──────── Texte source ────────

Description du projet

JE DISPARAIS

Création en septembre 2017

Un personnage prénommé « MOI » est assise chez elle. Rapidement, cette situation se complique car « MOI » doit quitter cette maison où elle a vécu toute sa vie. Obligée de partir sous une menace extérieure dont on ne saura jamais véritablement la nature (catastrophe naturelle ? guerre civile ? dictature ?) le personnage « MOI » attend son mari, son amie et la fille de son amie pour s’enfuir. Pour tromper l’attente et le sentiment grandissant d’angoisse lors de leur fuite, « MOI », son amie et sa fille s’inventeront d’étranges jeux de rôles.

────────

__Exercices proposés__:
a - Recopiez mot pour mot les entrées, depuis la première jusqu'à la ligne contenant « genus: Psorospermum », cette dernière incluse.
b - Prolongez la description du projet « Je disparais » au-delà de sa dernière phrase.
Le texte et les entrées proviennent de sources distinctes.

──────── Données présentées ────────

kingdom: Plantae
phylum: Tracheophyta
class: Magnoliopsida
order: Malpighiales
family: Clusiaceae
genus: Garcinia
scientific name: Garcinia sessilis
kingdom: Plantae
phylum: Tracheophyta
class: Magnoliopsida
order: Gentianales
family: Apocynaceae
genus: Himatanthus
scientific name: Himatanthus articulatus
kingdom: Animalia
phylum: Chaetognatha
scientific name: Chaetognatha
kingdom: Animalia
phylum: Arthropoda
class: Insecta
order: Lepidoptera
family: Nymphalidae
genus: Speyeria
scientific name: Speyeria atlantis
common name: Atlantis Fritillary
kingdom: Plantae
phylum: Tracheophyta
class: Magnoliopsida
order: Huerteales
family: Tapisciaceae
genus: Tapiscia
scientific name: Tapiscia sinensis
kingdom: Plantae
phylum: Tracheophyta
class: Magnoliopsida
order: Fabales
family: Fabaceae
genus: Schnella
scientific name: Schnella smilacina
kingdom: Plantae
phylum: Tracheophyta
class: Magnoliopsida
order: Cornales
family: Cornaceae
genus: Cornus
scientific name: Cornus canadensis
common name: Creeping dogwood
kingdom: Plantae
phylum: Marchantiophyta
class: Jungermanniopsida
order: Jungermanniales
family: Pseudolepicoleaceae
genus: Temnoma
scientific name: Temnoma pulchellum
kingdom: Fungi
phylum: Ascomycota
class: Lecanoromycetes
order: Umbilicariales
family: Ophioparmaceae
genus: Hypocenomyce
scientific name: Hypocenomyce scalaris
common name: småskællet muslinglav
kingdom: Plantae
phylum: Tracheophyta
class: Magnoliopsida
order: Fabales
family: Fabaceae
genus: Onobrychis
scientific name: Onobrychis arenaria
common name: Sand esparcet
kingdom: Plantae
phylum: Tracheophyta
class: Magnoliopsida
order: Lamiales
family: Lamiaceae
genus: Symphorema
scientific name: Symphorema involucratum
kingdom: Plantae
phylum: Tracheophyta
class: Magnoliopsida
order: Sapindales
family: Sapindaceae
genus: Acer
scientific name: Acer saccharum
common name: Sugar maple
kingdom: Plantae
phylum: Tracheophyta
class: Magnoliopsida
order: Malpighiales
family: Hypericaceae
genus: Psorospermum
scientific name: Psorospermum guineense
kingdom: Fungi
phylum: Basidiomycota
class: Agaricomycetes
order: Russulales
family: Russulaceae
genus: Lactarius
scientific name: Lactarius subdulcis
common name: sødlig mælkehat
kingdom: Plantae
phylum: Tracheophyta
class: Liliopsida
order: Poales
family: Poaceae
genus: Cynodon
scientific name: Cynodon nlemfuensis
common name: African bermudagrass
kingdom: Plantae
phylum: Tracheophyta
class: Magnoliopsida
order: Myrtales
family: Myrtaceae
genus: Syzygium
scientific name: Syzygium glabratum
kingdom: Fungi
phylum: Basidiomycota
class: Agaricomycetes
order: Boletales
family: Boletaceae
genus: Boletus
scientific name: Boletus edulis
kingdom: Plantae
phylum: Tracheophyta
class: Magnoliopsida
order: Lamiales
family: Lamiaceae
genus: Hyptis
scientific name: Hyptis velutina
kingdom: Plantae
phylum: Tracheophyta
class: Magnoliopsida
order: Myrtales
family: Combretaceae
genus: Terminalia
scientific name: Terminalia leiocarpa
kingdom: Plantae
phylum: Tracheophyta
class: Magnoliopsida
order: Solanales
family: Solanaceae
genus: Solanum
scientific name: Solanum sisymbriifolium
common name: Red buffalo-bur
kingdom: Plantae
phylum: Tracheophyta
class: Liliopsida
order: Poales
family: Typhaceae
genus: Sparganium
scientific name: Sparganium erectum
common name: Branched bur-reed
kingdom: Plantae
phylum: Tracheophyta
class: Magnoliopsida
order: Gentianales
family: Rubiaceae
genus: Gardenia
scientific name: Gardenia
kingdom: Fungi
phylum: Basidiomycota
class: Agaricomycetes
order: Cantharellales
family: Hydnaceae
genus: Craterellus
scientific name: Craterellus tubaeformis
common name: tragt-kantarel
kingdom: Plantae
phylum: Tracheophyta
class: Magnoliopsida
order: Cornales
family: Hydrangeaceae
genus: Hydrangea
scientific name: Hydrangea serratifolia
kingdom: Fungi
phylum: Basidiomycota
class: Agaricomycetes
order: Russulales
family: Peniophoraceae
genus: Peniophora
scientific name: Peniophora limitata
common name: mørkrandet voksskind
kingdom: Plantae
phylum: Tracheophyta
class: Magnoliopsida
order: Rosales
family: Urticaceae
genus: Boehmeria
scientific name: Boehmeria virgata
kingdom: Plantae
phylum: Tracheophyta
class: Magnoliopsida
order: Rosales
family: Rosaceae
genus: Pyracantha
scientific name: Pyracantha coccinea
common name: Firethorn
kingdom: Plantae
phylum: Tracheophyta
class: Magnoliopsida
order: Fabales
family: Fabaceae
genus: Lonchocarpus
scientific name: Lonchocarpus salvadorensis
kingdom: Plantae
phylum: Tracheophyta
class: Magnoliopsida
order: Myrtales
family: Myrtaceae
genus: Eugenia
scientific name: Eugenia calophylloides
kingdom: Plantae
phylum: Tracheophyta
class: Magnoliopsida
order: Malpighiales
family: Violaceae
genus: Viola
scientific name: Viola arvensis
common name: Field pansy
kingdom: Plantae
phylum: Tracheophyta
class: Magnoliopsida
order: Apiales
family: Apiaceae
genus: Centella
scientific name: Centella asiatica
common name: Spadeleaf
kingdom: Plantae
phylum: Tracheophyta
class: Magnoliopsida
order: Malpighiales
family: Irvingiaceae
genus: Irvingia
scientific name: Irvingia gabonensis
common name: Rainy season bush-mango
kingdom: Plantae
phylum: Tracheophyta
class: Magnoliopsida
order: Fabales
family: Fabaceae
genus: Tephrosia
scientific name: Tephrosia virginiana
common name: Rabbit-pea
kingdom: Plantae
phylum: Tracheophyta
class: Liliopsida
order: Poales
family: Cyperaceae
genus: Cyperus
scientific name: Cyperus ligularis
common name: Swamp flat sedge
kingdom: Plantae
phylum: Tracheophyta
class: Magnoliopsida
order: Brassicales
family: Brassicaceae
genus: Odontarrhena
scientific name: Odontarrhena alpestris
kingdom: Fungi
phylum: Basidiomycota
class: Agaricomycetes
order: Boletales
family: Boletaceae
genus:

────────

__Réponses aux exercices__:
a -
kingdom: Plantae
phylum: Tracheophyta
class: Magnoliopsida
order: Malpighiales
family: Clusiaceae
genus: Garcinia
scientific name: Garcinia sessilis
kingdom: Plantae
phylum: Tracheophyta
class: Magnoliopsida
order: Gentianales
family: Apocynaceae
genus: Himatanthus
scientific name: Himatanthus articulatus
kingdom: Animalia
phylum: Chaetognatha
scientific name: Chaetognatha
kingdom: Animalia
phylum: Arthropoda
class: Insecta
order: Lepidoptera
family: Nymphalidae
genus: Speyeria
scientific name: Speyeria atlantis
common name: Atlantis Fritillary
kingdom: Plantae
phylum: Tracheophyta
class: Magnoliopsida
order: Huerteales
family: Tapisciaceae
genus: Tapiscia
scientific name: Tapiscia sinensis
kingdom: Plantae
phylum: Tracheophyta
class: Magnoliopsida
order: Fabales
family: Fabaceae
genus: Schnella
scientific name: Schnella smilacina
kingdom: Plantae
phylum: Tracheophyta
class: Magnoliopsida
order: Cornales
family: Cornaceae
genus: Cornus
scientific name: Cornus canadensis
common name: Creeping dogwood
kingdom: Plantae
phylum: Marchantiophyta
class: Jungermanniopsida
order: Jungermanniales
family: Pseudolepicoleaceae
genus: Temnoma
scientific name: Temnoma pulchellum
kingdom: Fungi
phylum: Ascomycota
class: Lecanoromycetes
order: Umbilicariales
family: Ophioparmaceae
genus: Hypocenomyce
scientific name: Hypocenomyce scalaris
common name: småskællet muslinglav
kingdom: Plantae
phylum: Tracheophyta
class: Magnoliopsida
order: Fabales
family: Fabaceae
genus: Onobrychis
scientific name: Onobrychis arenaria
common name: Sand esparcet
kingdom: Plantae
phylum: Tracheophyta
class: Magnoliopsida
order: Lamiales
family: Lamiaceae
genus: Symphorema
scientific name: Symphorema involucratum
kingdom: Plantae
phylum: Tracheophyta
class: Magnoliopsida
order: Sapindales
family: Sapindaceae
genus: Acer
scientific name: Acer saccharum
common name: Sugar maple
kingdom: Plantae
phylum: Tracheophyta
class: Magnoliopsida
order: Malpighiales
family: Hypericaceae
genus: Psorospermum

b -
Intentions

Ce texte est entré en moi comme une vrille: j’ai su à la première lecture que j’avais devant mes yeux un texte profond et qui pendant le temps des répétitions, offrirait un matériau riche à découvrir. Et ce fut le cas. L’auteur postule au tout début du texte que notre empathie, notre compassion a des limites. Que nous sommes très loin de soupçonner ce qu’une personne éprouve dans une situation dramatique. Même si la personne est un proche. Vers la fin du texte, il fait dire à un autre personnage que dans les yeux d’une autre personne, il n’est que ce qu’il dit et ce qu’il fait. Cette personne n’aura jamais accès à sa pensée et vice versa. Le personnage « Moi » vit sous nos yeux une catastrophe: nous la voyons le temps de la pièce perdre tous ses repères et tenter avec les mots de décrire ce cataclysme. Est-ce à cause d’un coup d’état (elle doit quitter sa maison, sa ville, son pays) ou nous raconte-t-elle métaphoriquement le cataclysme d’une rupture avec son compagnon de longue date ? L’auteur brouille et entremêle volontairement ces deux lectures.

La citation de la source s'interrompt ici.